SYDNEY: 25,000 people came to the Opera House steps on 29th January for the annual launch of the Sydney Gay and Lesbian Mardi Gras, this year celebrating its twentieth anniversary.

The launches have become significant political events within the month leading up to the parade. The key-note address was this year given by Rev. Dorothy MacRea-MacMahon, until recently National Director of Mission of the Uniting Church, and under fire from the reactionary big-business Wesley Central Mission wing of her church for publicly identifying as a lesbian. She - and all the other speakers - recognised the presence of Eora and Gadigal Elders, and their ownership of the lands on which festival events take place and called for solidarity with indigenous communities in their struggles for land, self determination, and compensation for the stolen generations.

The highlight of the festival is the parade, which with over half a million spectators in recent years, is the largest public event in Australia.

Looking back over a 20-year struggle

This year’s parade will feature people who took part in the first mardi gras parade in 1978, which was brutally attacked by police. The first mardi gras was called to complete a day of solidarity with the American gay movement, then fighting advances by the Christian Right. But anger at the police attack on that night’s revellers galvanised the largest gay rights demonstrations up to then in Sydney, Melbourne, Adelaide and Brisbane.

A series of street protests throughout 1978 saw a total of 178 arrests, but by 1979 had led an embarrassed Wran Labor government to repeal the notorious Summary Offences Act, under which street marches and acts of same sex affection in public places had been illegal. The inclusion of homosexuality in the NSW Anti-Discrimination Act in 1982, and the partial reform of the anti-homosexual laws in 1984, could not have happened without the development of a confrontationist mass action politics within the Sydney gay community from 1978 onwards.

Left organisers

The first three Mardi Gras were organised by gay and lesbian activists, most of whom were supporters of communist and socialist organisations.

The move of the Mardi Gras to summer in 1981 allowed previously hostile gay business interests to take control, resulting in the temporary exclusion of lesbians. But by 1983 political demands and a community arts development focus were resurfacing within the mardi gras parades, and parade growth since has increasingly featured the diversity of groups within the gay and lesbian communities.

Now the Mardi Gras festival is substantially larger than the January Festival of Sydney, and so significant for the cultural and economic calendar of Sydney that the Herald issues a 24-page lift-out guide. There are dozens of commercial sponsorships, from airlines to dog food companies, but no government funding.

Reasserting our origins

This year’s theme ‘20 years of (r)evolution’ recalls both the genuinely revolutionary impulse of the first parade, as well as the changes over two decades that have institutionalised a gay commercial and cultural sector in Sydney, and the annual parade as a highly controlled spectator event.
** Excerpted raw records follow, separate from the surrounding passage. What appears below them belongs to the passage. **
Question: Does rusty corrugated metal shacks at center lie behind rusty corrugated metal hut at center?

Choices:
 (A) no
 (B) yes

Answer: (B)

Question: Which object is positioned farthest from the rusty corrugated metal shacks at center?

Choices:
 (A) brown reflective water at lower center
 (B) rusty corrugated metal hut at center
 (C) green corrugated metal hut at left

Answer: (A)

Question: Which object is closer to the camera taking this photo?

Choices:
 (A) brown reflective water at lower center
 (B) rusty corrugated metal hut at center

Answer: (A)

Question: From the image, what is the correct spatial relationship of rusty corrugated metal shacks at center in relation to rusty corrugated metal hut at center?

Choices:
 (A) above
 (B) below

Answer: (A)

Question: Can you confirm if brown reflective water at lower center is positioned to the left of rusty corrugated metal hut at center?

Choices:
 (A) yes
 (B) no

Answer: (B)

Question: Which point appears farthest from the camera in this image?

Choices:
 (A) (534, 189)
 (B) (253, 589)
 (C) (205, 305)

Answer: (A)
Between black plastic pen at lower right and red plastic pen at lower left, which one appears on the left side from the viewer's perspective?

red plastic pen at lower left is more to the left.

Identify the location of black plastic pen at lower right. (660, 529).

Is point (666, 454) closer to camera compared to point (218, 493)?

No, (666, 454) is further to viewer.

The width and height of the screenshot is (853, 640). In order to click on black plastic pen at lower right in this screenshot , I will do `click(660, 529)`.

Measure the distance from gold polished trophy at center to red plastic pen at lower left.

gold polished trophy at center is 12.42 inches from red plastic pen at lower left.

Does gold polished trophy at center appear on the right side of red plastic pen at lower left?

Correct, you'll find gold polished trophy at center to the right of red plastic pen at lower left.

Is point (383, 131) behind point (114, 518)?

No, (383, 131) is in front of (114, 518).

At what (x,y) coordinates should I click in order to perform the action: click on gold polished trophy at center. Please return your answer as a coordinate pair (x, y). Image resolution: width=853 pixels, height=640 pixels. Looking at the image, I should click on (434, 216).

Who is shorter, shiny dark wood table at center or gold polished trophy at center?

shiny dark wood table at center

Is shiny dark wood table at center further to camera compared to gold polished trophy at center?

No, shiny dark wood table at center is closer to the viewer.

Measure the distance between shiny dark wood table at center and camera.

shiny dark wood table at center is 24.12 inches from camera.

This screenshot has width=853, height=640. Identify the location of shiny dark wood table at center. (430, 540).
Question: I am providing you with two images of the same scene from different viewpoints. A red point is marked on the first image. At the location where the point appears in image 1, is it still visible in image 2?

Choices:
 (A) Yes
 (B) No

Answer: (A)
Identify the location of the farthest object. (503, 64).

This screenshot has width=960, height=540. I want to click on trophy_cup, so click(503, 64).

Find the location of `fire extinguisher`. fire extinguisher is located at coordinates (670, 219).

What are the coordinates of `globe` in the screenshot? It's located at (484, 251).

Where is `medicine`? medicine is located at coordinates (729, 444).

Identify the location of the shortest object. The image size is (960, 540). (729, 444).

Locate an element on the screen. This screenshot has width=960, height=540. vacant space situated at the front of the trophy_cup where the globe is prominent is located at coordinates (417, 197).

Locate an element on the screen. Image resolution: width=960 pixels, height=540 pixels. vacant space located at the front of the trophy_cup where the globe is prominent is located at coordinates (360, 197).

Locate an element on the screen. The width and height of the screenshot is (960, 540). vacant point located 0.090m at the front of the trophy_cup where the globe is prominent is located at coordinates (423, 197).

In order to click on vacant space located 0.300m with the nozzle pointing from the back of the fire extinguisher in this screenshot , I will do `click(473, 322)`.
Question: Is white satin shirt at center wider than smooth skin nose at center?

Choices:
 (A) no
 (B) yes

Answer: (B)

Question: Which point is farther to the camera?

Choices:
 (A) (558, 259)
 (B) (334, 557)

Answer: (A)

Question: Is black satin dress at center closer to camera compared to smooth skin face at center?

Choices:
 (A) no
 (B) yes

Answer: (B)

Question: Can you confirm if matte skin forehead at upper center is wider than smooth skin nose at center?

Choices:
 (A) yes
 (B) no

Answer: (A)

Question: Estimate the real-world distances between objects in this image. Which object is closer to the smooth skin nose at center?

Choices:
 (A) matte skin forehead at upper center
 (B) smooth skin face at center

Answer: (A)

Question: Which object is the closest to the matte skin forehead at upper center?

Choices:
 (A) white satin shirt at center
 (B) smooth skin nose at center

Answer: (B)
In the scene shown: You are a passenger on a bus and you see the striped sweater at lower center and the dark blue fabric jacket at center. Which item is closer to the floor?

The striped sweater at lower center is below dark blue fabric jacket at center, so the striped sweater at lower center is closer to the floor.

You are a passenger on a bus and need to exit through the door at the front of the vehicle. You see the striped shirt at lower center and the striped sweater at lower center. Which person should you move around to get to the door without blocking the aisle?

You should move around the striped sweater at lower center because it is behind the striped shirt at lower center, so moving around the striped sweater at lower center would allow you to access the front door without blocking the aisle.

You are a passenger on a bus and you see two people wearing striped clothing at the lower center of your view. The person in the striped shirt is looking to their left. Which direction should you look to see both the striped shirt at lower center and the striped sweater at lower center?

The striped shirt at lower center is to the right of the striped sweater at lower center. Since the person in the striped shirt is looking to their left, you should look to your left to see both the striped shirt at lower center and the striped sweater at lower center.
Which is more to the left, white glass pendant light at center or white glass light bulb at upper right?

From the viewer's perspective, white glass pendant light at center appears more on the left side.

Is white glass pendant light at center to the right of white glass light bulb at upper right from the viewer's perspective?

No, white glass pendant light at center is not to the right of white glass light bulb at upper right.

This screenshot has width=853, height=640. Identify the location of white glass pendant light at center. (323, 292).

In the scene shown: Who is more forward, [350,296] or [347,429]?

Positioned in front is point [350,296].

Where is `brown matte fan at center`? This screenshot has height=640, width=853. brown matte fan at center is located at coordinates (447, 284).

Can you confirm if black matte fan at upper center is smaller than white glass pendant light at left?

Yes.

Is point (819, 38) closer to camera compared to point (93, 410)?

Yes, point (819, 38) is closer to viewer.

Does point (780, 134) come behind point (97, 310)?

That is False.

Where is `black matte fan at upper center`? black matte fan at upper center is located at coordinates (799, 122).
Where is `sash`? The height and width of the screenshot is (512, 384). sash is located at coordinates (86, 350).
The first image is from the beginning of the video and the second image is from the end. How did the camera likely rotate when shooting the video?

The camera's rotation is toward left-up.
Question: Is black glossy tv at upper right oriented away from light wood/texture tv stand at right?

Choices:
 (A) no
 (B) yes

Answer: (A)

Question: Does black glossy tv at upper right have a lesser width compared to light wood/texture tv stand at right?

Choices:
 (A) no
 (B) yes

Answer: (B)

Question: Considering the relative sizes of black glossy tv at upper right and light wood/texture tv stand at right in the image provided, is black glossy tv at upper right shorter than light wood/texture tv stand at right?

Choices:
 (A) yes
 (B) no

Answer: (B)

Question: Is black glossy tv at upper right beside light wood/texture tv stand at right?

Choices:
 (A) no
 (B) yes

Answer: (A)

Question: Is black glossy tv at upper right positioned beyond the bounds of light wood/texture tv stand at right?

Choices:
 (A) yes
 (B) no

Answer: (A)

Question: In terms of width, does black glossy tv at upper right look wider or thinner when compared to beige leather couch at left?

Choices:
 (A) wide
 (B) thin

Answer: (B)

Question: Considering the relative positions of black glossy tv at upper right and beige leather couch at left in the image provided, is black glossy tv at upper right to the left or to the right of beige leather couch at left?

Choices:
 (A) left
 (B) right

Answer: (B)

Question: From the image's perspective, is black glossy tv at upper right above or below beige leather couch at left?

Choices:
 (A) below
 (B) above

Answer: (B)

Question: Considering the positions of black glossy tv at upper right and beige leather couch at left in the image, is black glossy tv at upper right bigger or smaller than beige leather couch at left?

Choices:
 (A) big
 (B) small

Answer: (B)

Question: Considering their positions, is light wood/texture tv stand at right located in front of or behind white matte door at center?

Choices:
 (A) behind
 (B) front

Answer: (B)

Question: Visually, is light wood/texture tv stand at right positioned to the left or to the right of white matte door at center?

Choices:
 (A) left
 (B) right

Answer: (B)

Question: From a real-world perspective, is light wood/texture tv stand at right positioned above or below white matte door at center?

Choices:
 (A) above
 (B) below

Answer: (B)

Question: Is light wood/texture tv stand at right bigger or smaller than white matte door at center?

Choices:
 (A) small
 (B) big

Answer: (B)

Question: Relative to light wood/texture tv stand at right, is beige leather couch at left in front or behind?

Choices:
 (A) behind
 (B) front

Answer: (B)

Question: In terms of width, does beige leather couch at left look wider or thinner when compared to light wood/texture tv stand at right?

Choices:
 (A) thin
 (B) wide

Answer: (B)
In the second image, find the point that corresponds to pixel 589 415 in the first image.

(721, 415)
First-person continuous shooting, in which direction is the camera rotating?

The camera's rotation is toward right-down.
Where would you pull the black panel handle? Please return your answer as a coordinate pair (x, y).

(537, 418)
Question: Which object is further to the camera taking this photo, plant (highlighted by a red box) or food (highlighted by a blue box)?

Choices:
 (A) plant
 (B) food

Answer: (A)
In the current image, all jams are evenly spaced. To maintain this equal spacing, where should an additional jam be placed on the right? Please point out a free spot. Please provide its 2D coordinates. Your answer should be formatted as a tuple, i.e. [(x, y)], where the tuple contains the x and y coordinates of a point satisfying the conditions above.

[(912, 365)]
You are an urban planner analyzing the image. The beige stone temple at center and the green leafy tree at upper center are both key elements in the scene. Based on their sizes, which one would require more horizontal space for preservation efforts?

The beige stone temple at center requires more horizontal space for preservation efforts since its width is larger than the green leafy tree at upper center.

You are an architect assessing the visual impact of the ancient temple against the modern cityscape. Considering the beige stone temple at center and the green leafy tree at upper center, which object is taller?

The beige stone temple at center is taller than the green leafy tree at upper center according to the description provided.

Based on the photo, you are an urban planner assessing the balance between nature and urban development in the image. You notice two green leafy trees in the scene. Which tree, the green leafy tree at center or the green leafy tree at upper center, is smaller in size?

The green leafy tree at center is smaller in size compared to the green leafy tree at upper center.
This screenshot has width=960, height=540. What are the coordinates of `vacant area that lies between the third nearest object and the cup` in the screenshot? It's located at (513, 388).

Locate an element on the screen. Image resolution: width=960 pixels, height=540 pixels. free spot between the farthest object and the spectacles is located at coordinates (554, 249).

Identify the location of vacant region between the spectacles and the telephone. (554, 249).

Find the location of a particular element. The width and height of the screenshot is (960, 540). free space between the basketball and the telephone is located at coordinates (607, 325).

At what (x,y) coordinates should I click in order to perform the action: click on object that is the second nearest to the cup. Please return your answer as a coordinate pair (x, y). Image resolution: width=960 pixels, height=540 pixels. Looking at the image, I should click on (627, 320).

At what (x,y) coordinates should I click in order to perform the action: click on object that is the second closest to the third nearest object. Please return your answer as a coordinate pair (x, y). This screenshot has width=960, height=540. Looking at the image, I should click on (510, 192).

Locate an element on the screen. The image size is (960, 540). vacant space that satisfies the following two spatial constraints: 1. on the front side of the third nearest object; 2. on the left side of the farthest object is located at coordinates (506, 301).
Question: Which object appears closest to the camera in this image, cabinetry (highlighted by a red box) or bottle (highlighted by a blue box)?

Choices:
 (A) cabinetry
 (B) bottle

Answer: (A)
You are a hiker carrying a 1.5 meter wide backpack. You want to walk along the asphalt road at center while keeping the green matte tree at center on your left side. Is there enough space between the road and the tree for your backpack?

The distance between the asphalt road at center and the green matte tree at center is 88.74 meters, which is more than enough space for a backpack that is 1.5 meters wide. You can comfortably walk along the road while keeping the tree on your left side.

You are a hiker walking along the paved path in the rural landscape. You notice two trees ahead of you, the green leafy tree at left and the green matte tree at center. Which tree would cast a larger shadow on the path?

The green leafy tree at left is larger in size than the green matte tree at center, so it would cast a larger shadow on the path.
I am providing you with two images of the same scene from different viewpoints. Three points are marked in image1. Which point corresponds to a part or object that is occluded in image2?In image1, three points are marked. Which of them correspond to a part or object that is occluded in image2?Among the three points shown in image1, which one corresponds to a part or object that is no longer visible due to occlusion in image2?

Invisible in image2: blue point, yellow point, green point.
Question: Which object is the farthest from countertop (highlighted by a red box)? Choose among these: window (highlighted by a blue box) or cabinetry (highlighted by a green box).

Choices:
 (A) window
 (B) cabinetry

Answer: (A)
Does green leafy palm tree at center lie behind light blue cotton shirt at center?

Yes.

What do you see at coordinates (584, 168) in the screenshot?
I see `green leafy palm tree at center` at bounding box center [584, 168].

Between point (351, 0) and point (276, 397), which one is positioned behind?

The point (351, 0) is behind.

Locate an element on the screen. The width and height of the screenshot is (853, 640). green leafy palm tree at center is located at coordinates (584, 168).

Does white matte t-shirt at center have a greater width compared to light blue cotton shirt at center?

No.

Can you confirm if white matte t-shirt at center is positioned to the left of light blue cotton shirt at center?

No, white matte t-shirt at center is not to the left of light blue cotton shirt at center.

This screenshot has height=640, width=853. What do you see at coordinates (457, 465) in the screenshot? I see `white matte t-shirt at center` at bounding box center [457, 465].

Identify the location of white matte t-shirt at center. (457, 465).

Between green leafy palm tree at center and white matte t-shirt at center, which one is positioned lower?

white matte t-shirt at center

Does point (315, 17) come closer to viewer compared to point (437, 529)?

Mardi Gras as an organisation has often tried to obscure its own origins, asserting that it only became a vibrant cultural event under conservative leadership in the 1980s, and pretending that the earliest parades were boring leftist street marches. Veterans of the 1978 events have been organising to reclaim and retell the early history, through exhibitions, videos, a web-site and booklet. Our presence in the 1998 parade will reinforce messages that the oppression we rebelled against in 1978 has not yet been fully defeated.